A new EHR dataset becomes available for an ambitious data challenge

Today, Practice Fusion is releasing a new HIPAA-compliant research dataset of 10,000 de-identified medical records at the Health Data Initiative conference in Washington DC. The dataset includes information on lab results, diagnoses, medications, allergies, immunizations, smoking status, visits to the doctor, and vital signs.

We’re partnering with Kaggle, a platform for predictive data modeling competitions, to challenge developers, designers, data scientists and researchers use this dataset to improve public health. We have two challenges:

  • Open Challenge: Competitors are invited to combine Practice Fusion’s clinical dataset posted on Kaggle with one or more public datasets available at www.data.gov. The mash-up can be used to create virtually anything. For example: a map of chronic disease across the country, a personal health app or a tool for running clinical trials. Submissions close on August 30, 2012
  • Prediction Challenge: In the second challenge, Practice Fusion is soliciting ideas on prediction problems based on the dataset provided. Competitors can submit their prediction problems on Kaggle, using a newly launched tool for community voting. The selected prediction challenge will then be open to competition by the entire research community. For example: a model to predict diagnosis of diabetes or cholesterol changes. Submissions for ideas close on June 30, 2012. One predictive problem will be selected from the top voted submissions and the contest will then run from July 5 to September 10.
◇ ◇ ◇ ◇ ◇ ◇ ◇
Continue the announcement about the EHR dataset and the Kaggle challenges, starting right after its final sentence.

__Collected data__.
◇ ◇ ◇ ◇ ◇ ◇ ◇
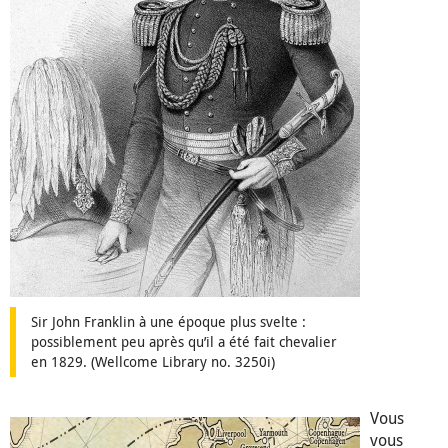
Sir John Franklin à une époque plus svelte :
possiblement peu après qu’il a été fait chevalier
en 1829. (Wellcome Library no. 3250i)
Vous
vous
◇ ◇ ◇ ◇ ◇ ◇ ◇
__Response to the task__.
Practice Fusion will be giving away a total of $20,000 in cash prizes as well as beta access to our API, Dell computers, consultations with Practice Fusion’s founders, recognition on this site, and access to larger datasets.

At the Health Data Initiative conference, there is palpable excitement for the potential of publicly available health data to catalyze a new generation of apps, analyses and businesses to transform healthcare in the United States. The government has been releasing data in droves, everything from air quality reports to Medicare claims. Practice Fusion has long believed that big EMR data can lead to big improvements in public health. With a new, richer dataset and the Kaggle community of 40,000 data scientists, this competition is part of the growing movement to make healthcare better through data and innovation unleashed.